- Opening Delimiter -

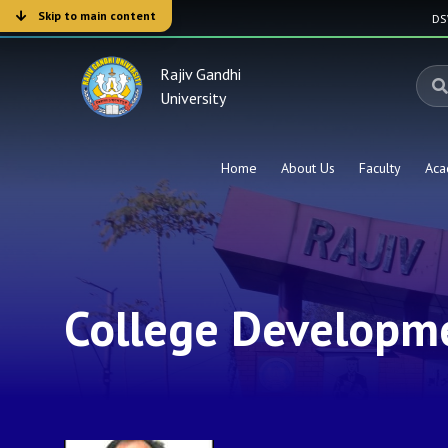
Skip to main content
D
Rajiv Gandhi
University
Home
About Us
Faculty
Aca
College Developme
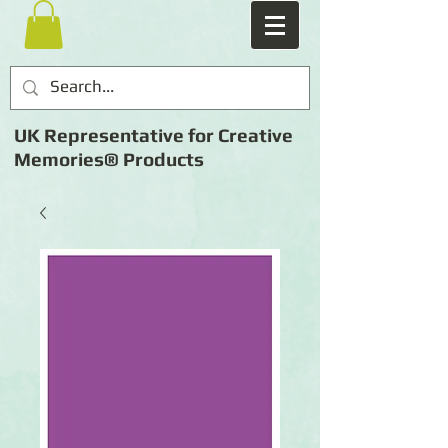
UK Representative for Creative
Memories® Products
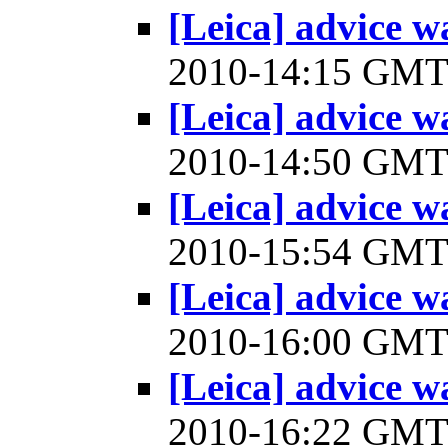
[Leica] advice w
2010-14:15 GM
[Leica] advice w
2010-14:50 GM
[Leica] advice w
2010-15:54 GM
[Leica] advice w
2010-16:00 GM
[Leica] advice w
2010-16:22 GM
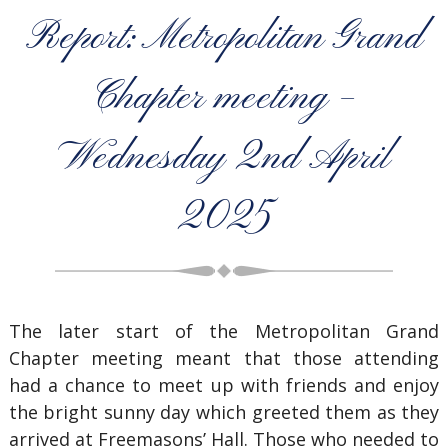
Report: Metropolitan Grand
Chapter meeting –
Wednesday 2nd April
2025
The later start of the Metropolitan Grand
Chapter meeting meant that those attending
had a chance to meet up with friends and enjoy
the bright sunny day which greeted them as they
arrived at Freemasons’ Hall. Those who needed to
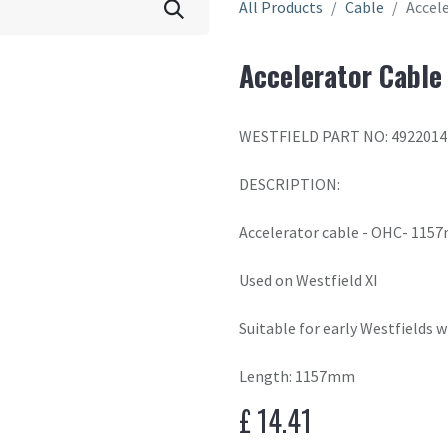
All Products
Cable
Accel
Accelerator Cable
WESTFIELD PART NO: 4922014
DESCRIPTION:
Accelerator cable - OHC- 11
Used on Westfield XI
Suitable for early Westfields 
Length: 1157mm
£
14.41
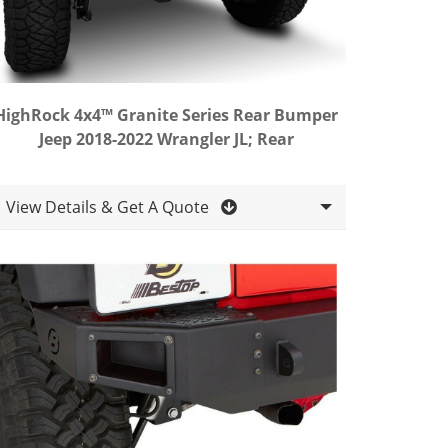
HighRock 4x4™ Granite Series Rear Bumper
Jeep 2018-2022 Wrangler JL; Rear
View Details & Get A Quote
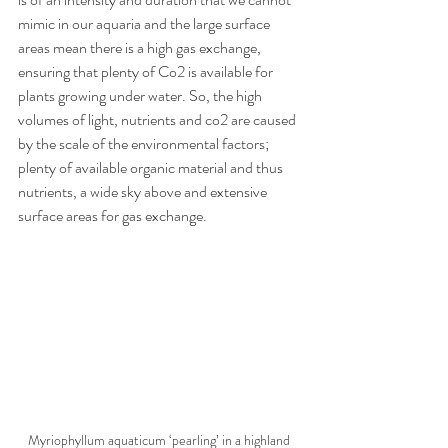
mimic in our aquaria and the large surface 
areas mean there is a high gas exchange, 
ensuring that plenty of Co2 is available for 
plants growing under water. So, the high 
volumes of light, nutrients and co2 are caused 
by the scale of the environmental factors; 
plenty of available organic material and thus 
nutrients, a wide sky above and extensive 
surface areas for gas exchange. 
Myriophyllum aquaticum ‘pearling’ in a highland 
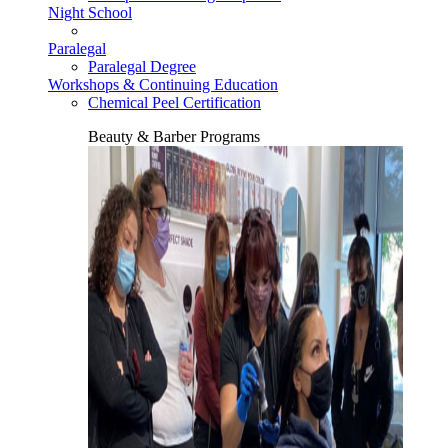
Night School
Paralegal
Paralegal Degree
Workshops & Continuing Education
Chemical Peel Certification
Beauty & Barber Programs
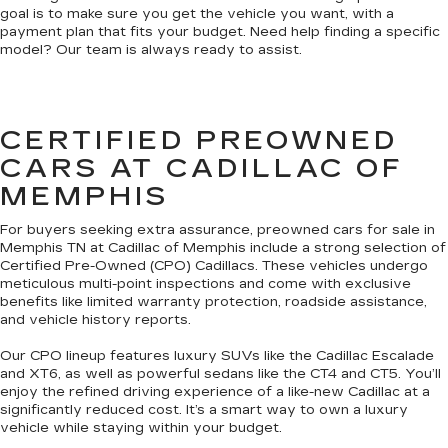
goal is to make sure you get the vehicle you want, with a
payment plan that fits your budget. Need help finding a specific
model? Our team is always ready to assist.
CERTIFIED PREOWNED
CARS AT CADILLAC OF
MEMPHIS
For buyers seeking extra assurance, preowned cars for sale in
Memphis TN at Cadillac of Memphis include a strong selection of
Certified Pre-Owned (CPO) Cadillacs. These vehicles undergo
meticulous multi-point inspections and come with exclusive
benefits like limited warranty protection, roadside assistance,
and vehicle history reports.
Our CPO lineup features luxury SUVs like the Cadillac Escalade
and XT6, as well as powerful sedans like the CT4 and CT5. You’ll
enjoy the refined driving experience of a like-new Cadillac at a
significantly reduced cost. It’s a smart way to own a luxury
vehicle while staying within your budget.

- Closing Delimiter -
- Opening Delimiter -

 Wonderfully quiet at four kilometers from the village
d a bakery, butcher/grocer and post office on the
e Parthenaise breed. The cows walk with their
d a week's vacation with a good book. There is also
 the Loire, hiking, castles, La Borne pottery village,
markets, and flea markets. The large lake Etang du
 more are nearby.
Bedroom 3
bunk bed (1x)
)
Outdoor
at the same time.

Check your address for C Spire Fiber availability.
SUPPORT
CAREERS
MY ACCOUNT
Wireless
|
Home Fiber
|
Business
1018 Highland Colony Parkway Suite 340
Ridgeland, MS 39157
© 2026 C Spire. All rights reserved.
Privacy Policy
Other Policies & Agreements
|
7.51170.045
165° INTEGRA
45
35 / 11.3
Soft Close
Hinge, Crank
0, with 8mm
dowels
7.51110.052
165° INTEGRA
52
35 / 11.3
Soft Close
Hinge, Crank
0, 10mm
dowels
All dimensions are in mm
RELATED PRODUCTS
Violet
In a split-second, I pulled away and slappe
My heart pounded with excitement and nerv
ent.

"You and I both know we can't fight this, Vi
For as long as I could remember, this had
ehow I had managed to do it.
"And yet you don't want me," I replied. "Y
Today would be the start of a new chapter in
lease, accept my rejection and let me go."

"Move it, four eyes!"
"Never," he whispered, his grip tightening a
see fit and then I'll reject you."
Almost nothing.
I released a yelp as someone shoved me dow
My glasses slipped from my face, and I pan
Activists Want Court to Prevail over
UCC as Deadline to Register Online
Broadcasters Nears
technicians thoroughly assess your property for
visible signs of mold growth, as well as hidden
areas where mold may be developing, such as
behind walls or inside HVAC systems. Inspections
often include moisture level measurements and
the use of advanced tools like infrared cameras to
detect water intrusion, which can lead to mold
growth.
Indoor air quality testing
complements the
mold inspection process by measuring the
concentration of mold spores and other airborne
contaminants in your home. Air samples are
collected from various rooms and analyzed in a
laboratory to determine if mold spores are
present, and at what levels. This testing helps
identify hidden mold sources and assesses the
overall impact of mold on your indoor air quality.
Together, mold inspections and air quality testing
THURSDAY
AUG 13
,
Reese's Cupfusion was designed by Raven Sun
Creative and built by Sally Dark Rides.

- Closing Delimiter -
- Opening Delimiter -

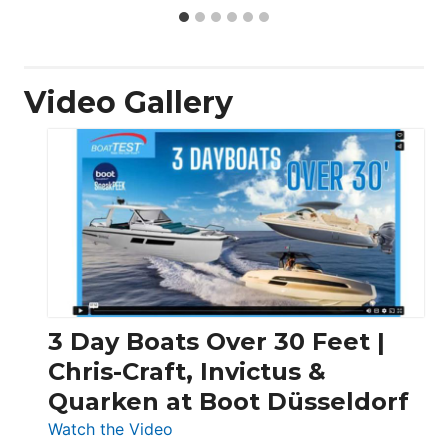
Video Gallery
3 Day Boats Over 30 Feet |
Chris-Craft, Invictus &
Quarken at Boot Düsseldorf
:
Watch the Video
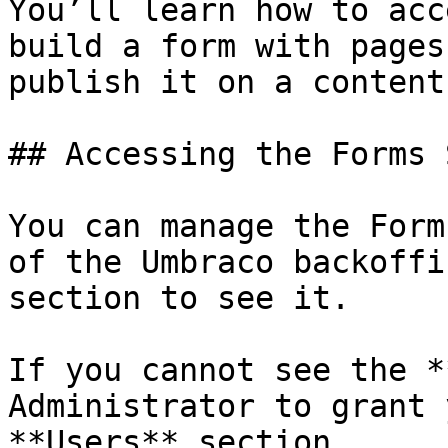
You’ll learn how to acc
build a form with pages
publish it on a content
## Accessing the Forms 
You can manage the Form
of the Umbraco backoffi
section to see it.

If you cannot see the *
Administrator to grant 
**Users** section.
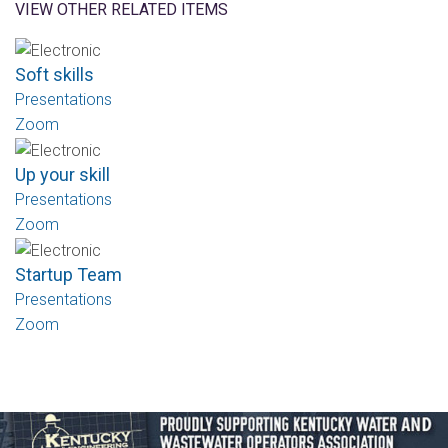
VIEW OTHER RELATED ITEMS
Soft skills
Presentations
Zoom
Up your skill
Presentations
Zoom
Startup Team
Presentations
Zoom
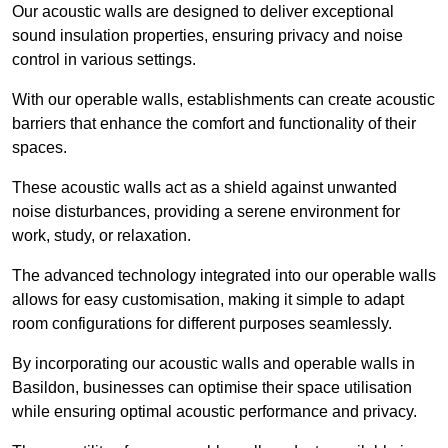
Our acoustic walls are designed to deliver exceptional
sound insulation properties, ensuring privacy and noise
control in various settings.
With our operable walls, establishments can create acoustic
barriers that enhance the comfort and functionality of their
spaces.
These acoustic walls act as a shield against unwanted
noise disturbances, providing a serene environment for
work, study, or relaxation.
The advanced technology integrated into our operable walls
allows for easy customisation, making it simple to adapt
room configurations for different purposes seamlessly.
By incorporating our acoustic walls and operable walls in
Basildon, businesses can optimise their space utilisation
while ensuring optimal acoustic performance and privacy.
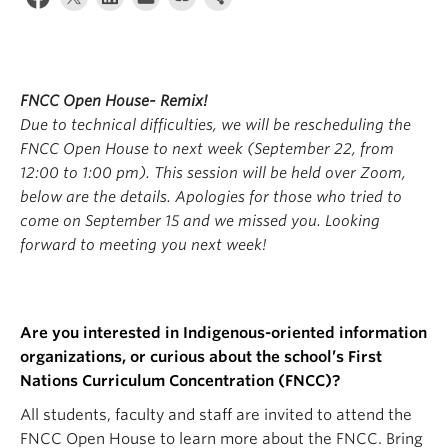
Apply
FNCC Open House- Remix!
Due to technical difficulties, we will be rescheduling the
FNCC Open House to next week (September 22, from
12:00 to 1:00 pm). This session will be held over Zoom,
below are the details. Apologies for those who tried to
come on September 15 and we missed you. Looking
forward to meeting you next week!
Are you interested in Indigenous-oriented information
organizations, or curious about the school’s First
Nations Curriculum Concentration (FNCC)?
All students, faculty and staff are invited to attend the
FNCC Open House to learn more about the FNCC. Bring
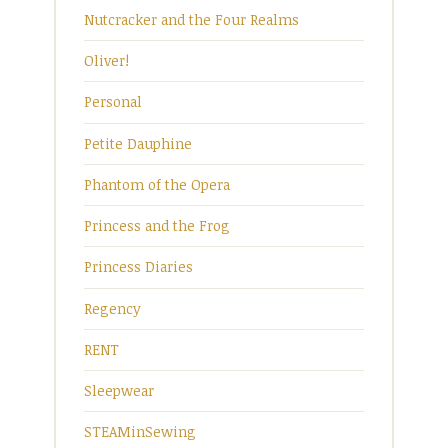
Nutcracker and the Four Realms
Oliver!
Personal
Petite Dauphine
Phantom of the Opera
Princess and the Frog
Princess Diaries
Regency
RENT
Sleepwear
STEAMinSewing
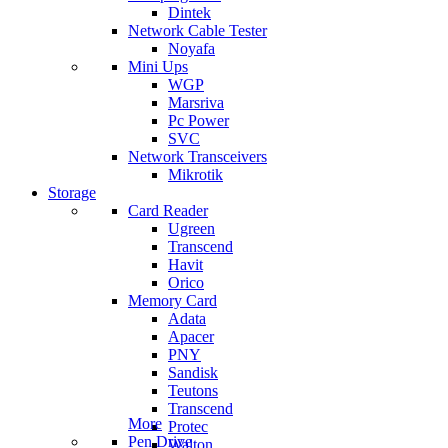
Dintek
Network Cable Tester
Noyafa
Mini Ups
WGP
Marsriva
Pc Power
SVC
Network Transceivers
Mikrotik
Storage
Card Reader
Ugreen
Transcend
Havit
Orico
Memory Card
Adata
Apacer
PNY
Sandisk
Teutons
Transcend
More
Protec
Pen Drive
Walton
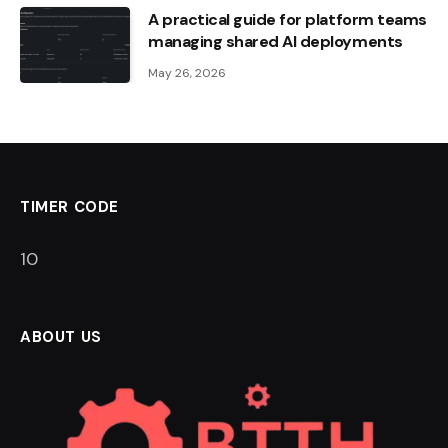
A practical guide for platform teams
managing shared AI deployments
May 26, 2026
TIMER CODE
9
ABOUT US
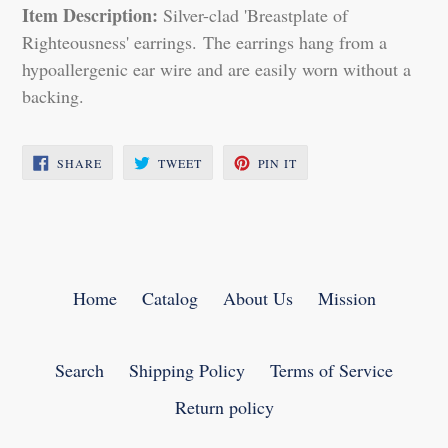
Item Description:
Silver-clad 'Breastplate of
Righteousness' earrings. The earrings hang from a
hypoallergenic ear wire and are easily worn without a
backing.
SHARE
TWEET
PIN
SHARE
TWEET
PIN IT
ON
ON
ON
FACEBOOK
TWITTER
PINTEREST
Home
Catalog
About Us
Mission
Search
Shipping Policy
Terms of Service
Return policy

- Closing Delimiter -

PROBLEM REQUIREMENTS: Reproduce word for word the lines in the records above, starting at the line containing "Wonderfully quiet at" and ending at the line containing "at the same time.", with both of those lines included.

ANSWER FOR THE TASK:
 Wonderfully quiet at four kilometers from the village
d a bakery, butcher/grocer and post office on the
e Parthenaise breed. The cows walk with their
d a week's vacation with a good book. There is also
 the Loire, hiking, castles, La Borne pottery village,
markets, and flea markets. The large lake Etang du
 more are nearby.
Bedroom 3
bunk bed (1x)
)
Outdoor
at the same time.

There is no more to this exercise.